A Thousand Marbles

OK, that's it! Denmark is a goner... He's lost ALL his marbles. Before the age of 75 even!Sitting at work this weekend, I got to thinking about life and it seems to me that the older I get, the more I enjoy Saturday mornings. Perhaps it’s the quiet solitude that comes with being the first to rise, or maybe it’s the unbounded joy of (usually) not having to be at work.

Either way, the first few hours of a Saturday morning are most enjoyable. A few weeks ago, I was shuffling toward the kitchen of Chez Hugo for a bit to eat after a good night of beer, video games and good times with the room mates, and what began as a typical Saturday morning turned into one of those lessons that life seems to hand you from time to time. Let me tell you about it.

I came across a Saturday morning talk show. I heard an older sounding chap with a golden voice. You know the kind, he sounded like he should be in the broadcasting business himself. He was talking about “a thousand marbles” to someone named “Tom”.

I was intrigued and sat down to listen to what he had to say. “Well, Tom, it sure sounds like you’re busy with your job. I’m sure they pay you well but it’s a shame you have to be away from home and your family so much. Hard to believe a young fellow should have to work sixty or seventy hours a week to make ends meet. Too bad you missed your daughter’s dance recital”.

He continued, “Let me tell you something Tom, something that has helped me keep a good perspective on my own priorities.” And that’s when he began to explain his theory of a “thousand marbles”.

“You see, I sat down one day and did a little arithmetic. The average person lives about seventy-five years. I know, some live more and some live less, but on average, folks live about seventy-five years. Now then, I multiplied 75 times 52 and I came up with 3900 which is the number of Saturdays that the average person has in their entire lifetime. Now stick with me Tom, I’m getting to the important part”.

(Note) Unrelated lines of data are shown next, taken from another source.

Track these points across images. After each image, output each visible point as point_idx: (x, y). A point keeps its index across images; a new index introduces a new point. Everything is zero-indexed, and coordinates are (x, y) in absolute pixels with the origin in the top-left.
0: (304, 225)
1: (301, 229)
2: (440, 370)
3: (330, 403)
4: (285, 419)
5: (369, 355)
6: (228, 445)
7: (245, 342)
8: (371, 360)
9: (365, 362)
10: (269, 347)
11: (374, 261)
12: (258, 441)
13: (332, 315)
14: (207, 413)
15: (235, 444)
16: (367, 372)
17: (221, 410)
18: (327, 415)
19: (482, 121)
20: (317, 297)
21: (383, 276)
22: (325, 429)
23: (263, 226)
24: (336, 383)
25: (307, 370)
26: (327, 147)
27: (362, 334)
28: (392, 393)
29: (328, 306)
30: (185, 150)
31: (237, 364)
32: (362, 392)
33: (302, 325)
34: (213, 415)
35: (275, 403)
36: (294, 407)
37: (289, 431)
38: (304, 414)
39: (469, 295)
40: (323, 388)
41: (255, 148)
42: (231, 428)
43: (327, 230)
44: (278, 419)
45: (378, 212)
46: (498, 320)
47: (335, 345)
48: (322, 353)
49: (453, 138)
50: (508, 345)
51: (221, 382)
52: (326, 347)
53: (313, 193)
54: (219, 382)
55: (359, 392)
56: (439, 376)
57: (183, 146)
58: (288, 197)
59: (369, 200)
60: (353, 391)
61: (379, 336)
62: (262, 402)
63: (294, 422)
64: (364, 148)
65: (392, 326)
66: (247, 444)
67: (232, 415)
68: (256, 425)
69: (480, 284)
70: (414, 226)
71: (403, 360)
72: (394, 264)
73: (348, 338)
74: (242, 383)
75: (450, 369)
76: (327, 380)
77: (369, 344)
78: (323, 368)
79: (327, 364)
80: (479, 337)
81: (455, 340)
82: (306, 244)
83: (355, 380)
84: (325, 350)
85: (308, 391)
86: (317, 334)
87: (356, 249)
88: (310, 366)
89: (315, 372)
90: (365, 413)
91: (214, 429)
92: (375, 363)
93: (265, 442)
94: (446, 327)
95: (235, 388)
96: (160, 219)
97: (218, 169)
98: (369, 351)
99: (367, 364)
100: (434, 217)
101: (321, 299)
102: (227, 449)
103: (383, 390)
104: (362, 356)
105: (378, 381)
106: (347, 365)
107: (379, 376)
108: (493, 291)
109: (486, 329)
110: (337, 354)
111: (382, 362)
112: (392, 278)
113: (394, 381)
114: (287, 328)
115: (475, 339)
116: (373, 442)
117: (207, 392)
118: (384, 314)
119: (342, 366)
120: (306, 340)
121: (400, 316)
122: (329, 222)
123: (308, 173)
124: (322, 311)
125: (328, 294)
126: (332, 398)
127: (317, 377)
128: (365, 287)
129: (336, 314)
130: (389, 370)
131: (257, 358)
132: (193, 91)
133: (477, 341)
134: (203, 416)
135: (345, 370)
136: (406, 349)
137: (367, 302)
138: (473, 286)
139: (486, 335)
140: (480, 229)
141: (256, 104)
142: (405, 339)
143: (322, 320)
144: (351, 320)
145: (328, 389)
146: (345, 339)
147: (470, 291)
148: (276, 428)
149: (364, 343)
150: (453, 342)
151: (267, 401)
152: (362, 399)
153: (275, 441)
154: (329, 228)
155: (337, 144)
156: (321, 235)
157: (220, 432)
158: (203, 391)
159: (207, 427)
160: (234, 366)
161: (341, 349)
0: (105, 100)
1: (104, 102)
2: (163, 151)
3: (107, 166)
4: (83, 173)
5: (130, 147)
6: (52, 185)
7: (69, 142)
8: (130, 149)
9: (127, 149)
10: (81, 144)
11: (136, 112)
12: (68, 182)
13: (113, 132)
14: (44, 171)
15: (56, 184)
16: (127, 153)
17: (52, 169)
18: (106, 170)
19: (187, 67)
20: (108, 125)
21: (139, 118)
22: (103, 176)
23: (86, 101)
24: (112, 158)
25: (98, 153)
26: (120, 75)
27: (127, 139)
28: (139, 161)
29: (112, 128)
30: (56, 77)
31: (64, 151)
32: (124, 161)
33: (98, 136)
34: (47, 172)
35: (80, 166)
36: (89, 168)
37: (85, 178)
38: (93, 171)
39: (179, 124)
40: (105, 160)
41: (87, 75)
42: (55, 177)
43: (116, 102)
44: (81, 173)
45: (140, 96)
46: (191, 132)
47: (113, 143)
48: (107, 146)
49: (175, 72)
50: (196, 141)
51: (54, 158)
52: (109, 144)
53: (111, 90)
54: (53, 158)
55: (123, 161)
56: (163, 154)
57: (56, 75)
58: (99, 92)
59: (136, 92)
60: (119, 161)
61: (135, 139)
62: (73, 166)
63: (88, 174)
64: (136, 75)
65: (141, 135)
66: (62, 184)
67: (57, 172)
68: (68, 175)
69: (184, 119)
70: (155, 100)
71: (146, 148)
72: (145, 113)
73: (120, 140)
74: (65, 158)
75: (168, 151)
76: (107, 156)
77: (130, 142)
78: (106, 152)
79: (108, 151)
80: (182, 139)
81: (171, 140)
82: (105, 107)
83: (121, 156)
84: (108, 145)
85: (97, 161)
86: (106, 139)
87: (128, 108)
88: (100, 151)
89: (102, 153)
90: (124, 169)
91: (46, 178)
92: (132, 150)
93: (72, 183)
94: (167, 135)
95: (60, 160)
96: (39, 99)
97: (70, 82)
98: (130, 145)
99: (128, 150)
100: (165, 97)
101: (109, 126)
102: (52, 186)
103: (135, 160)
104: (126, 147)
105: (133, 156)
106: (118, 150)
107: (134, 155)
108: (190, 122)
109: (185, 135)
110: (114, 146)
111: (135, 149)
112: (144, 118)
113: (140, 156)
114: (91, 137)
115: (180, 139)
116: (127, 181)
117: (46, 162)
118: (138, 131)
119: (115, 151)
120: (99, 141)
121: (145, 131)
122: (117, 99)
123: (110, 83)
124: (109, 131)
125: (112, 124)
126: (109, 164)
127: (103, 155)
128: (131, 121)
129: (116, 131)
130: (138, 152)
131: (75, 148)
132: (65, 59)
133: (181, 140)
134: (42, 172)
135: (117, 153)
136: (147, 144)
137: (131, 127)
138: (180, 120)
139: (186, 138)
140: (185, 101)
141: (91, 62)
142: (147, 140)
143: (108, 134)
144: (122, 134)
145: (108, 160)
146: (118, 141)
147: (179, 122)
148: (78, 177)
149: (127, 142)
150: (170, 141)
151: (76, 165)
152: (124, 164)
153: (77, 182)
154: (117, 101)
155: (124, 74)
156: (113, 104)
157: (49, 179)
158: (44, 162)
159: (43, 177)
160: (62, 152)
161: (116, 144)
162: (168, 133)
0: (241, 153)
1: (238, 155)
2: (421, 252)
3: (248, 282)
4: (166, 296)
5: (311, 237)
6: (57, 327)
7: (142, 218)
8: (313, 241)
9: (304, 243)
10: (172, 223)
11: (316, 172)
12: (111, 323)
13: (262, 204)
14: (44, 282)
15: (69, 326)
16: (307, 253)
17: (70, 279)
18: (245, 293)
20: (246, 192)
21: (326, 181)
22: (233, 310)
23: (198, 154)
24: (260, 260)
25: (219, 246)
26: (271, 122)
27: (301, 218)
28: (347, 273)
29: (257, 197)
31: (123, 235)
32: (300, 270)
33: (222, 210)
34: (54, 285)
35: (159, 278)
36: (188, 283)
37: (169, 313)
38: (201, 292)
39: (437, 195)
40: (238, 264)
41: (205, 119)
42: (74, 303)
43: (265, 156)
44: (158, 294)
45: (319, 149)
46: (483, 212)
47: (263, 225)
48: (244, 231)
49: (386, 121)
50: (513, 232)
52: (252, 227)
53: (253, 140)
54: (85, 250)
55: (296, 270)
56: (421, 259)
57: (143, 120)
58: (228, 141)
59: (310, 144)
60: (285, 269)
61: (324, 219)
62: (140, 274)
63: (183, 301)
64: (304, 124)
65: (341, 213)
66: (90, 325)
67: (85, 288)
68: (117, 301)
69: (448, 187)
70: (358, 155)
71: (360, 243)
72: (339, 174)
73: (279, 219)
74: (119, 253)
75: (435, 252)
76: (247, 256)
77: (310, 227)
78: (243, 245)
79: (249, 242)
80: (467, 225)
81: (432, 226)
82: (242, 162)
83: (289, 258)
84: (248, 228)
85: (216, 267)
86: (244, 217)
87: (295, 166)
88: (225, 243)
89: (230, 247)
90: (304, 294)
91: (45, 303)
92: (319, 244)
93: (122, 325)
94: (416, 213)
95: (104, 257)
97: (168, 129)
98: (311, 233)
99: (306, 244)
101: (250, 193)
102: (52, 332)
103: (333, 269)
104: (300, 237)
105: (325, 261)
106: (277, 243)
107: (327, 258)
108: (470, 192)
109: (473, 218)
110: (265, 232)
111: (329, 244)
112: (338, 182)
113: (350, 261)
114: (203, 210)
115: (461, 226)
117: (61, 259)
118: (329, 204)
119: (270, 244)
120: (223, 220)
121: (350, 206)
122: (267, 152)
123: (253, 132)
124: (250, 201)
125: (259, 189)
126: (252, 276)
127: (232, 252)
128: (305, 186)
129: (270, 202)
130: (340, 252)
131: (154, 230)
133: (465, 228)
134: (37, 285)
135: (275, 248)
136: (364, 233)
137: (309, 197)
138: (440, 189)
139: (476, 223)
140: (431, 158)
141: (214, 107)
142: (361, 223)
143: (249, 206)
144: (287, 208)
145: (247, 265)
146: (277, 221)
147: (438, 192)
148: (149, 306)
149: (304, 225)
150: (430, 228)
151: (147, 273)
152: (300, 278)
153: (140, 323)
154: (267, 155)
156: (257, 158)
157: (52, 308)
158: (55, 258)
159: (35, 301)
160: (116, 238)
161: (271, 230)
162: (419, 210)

“It took me until I was fifty-five years old to think about all this in any detail”, he went on, “and by that time I had lived through over twenty-eight hundred Saturdays. I got to thinking that if I lived to be seventy-five, I only had about a thousand of them left to enjoy.”

“So I went to a toy store and bought every single marble they had.”

“I ended up having to visit three toy stores to round-up 1000 marbles. I took them home and put them inside of a large, clear plastic container right here in my workshop next to the radio. Every Saturday since then, I have taken one marble out and thrown it away.”

“I found that by watching the marbles diminish, I focused more on the really important things in life. There is nothing like watching your time here on this earth run out to help get your priorities straight.”

“Now let me tell you one last thing before I sign-off with you and take my lovely wife out for breakfast. This morning, I took the very last marble out of the container. I figure if I make it until next Saturday then I have been given a little extra time. And the one thing we can all use is a little more time.”

“It was nice to talk to you Tom, I hope you spend more time with your loved ones, and I hope to meet you again someday. Have a good morning!”

You could have heard a pin drop when he finished. Even the show’s moderator didn’t have anything to say for a few moments. He gave me something to think about.

One thought on “A Thousand Marbles”

  1. It’s definitely something to think about. All to often we kick ourselves when we’re working on weekends or late at night, but looking back we’re usually glad we accomplished so much. I feel the question is how hard to work today (how many marbles to work through?), to get the most amount of marbles to enjoy tomorrow?